STOP treating my son like a common criminal when he did not go to Tanzania to work at the Zambian mission of his own accord, Yosi Miti’s mother Lyness Miti has said.
Speaking in a telephone interview from Dar-es-Salaam, Mrs. Miti has appealed to President Edgar Lungu to intervene in her son’s predicament, saying it was only the Head of State who could stop people victimizing and harassing him.
Mr. Miti was detained for over four days at the Julius Nyerere International Airport by the immigration officers in Tanzania on instruction from the Zambian mission in that country.

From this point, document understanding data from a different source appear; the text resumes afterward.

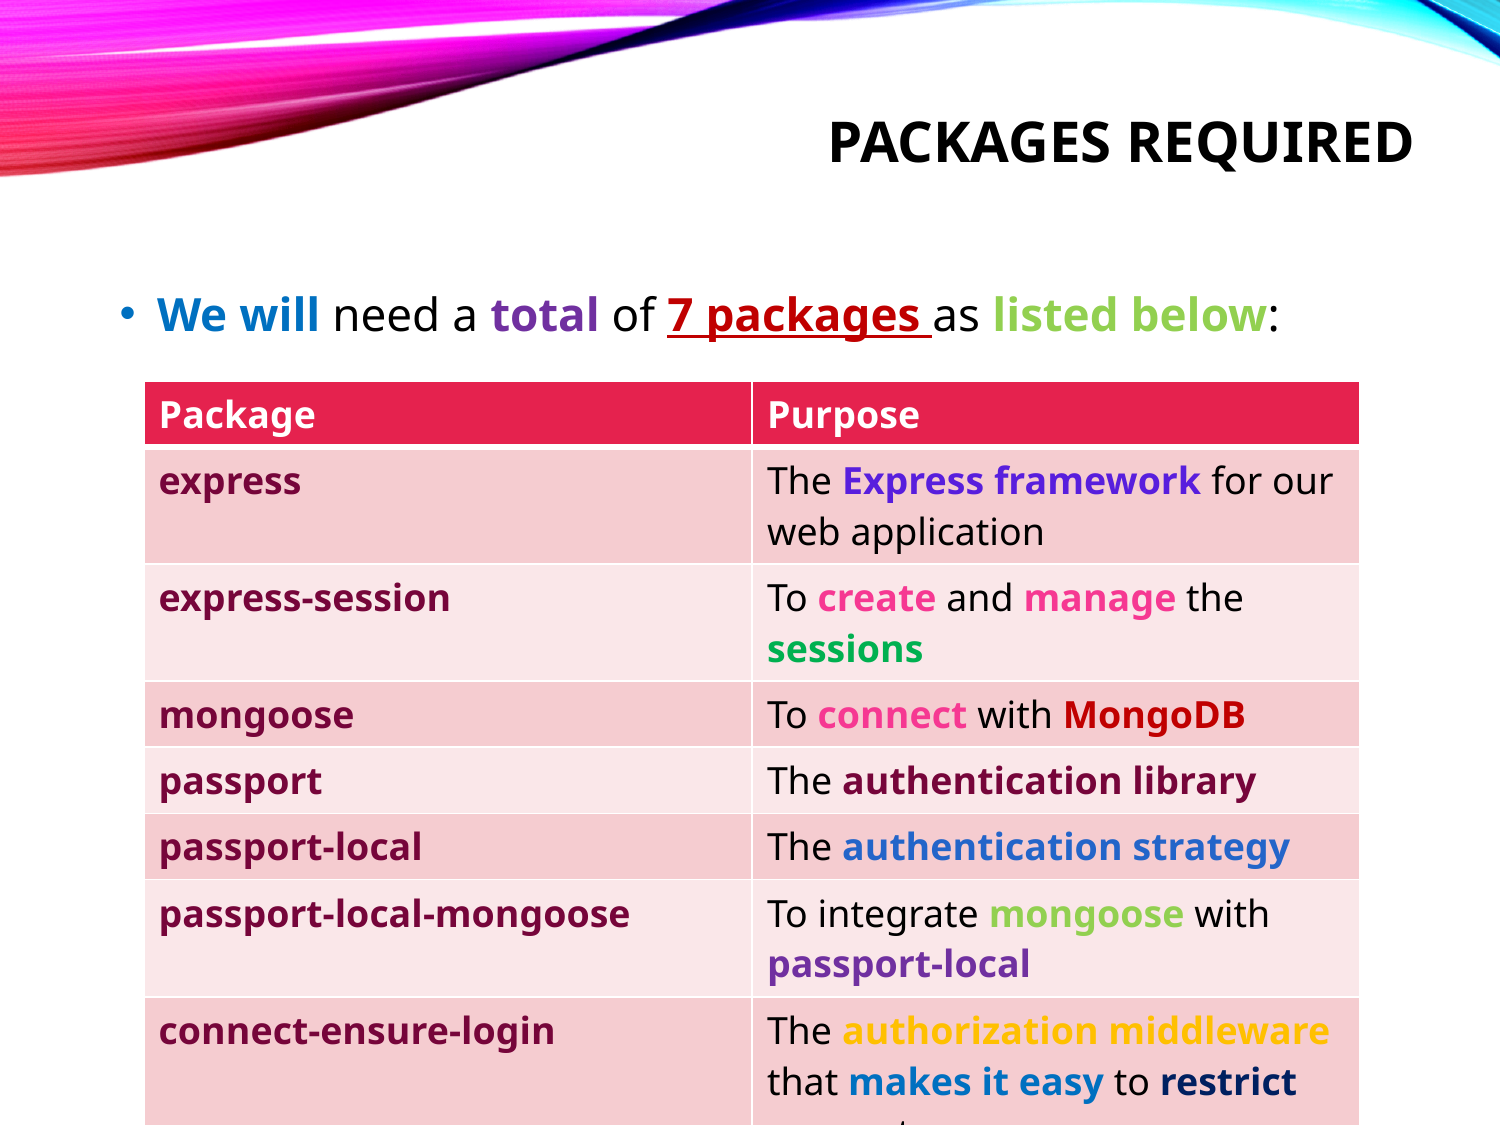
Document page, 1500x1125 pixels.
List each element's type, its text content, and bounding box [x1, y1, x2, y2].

table_cell express-session [145, 565, 751, 680]
table_header Purpose [753, 382, 1359, 444]
table_cell The authorization middleware that makes it easy to restrict access to pages. [753, 998, 1359, 1125]
table_cell The authentication strategy [753, 814, 1359, 879]
table_cell To connect with MongoDB [753, 682, 1359, 746]
table_header Package [145, 382, 751, 444]
table_cell passport [145, 748, 751, 813]
table_cell The Express framework for our web application [753, 450, 1359, 563]
title Packages required [383, 38, 1431, 250]
table_cell To create and manage the sessions [753, 565, 1359, 680]
table_cell passport-local [145, 814, 751, 879]
list We will need a total of 7 packages as listed below: [29, 250, 1475, 1111]
table_cell To integrate mongoose with passport-local [753, 880, 1359, 996]
table_cell express [145, 450, 751, 563]
picture [0, 0, 1500, 178]
table_cell The authentication library [753, 748, 1359, 813]
table_cell mongoose [145, 682, 751, 746]
table_cell passport-local-mongoose [145, 880, 751, 996]
table_cell connect-ensure-login [145, 998, 751, 1125]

In the interview, Mrs. Miti, a widow, said she was disturbed that the Zambian mission in Tanzania was treating her son like a common criminal.
She explained that since the death of President Michael Sata, her son had faced many problems as a diplomat in that country because of schemes to have him recalled.
Mrs. Miti, who broke down during the telephone interview, said it was strange that instead of the mission protecting Mr. Miti, they were the ones fighting him and scheming for his recall.
“I am troubled because there is no one to take care of me here. Yosi is my only son who takes care of me and I am here because of him. As you may know I am diabetic and hypertensive and so he asked me to come over here to Tanzania for medication but that is the person they have not allowed to come here,” she said.
Mrs. Miti, said she had decided to speak out on the matter because officials at the Zambian mission in Tanzania had continued harassing and victimizing the family as if they were criminals.
She explained that the Zambian mission in Tanzania had extended its harassment of Mr. Miti to her and other family members under the custody of Mr. Miti.
“They come here almost every day to ask me to leave the house. Currently, I am occupying this house without electricity. Can you imagine that I cook on firewood because the house we were living in was taken away from us,” said Mrs. Miti.
The 72-year-old grandmother said that it was shocking that Zambians were fighting each other in a foreign country instead of working and promoting the country for a better future.
“People are laughing at us here that we are fighting among ourselves. That woman at the embassy is a bad woman. She comes here every day demanding that we go back to Zambia.
“Nobody can enjoy living here anymore because my life as an old woman has been made terrible in the past one year,” she said.
And Mrs. Miti has pleaded with President Lungu to give his son an audience.
“I am pleading with President Lungu to forgive my son if there is anything wrong he has done to Government for him to be treated like a common criminal. It is my prayer that the President stops this treatment,” she said.
She complained that her son was not allowed to visit her to give her money for medication, adding that the unwarranted treatment was also affecting the medical treatment she was currently receiving.
UPND has since condemned the act by Government to treat a diplomat like a common criminal in a foreign land.